● **What to produce**
Scan the lines below for "communications" and copy the matches.

######

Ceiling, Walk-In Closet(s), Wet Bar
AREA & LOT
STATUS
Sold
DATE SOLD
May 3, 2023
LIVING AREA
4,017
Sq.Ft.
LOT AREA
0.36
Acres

######

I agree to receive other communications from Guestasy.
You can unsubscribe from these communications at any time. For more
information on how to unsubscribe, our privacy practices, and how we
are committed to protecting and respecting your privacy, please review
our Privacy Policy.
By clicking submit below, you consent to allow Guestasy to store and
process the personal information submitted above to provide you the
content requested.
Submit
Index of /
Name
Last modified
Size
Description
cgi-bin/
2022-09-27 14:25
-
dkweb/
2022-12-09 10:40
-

######

● **Response below**
I agree to receive other communications from Guestasy.
You can unsubscribe from these communications at any time. For more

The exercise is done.